My suggestion is more of a generic solution to the app confinement problem.

Assume I start at the file manager and I tap on a file. It presents an "Open with" dialog showing the apps that can open that type of file. The dialog should show all apps that can handle that file type, regardless of whether they have permission to see that particular file.

Somewhere on that dialog should be a checkbox saying "permanently allow app to view files in this directory" and a drop-down that by default has the current directory selected, but allows you to select any parent directory instead (yea even unto the very root). Then you select the app you want to open it with. Apparmor is automatically reconfigured appropriately, and the app opens to show the file.

It should then be possible to revoke these permissions somewhere in System Settings / Security & Privacy / App permissions.
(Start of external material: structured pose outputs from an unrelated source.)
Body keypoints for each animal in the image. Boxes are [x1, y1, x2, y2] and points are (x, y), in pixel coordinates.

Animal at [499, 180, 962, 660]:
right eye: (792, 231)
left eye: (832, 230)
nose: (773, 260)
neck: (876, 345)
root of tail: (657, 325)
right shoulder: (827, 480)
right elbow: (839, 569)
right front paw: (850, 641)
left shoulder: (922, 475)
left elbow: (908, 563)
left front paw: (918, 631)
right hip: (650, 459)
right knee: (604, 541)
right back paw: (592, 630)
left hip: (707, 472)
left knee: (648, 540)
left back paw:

This is the closest I can think of to a "I don't care about your stupid confinement model, just get the hell out of my way and never bother me again" button, which is precisely what I say (often out loud) when encountering app confinement issues in the present system. But it still allows reasonably tight security, especially if you make the effort to organise your files.

It would also allow apps to do things that aren't realistically feasible with a centralised file broker, such as custom "open file" dialogs, watching directories and automatically indexing new files, using named pipes, creating soft links, and all the other millions of things developers might think up that you couldn't possibly predict while designing an app confinement model.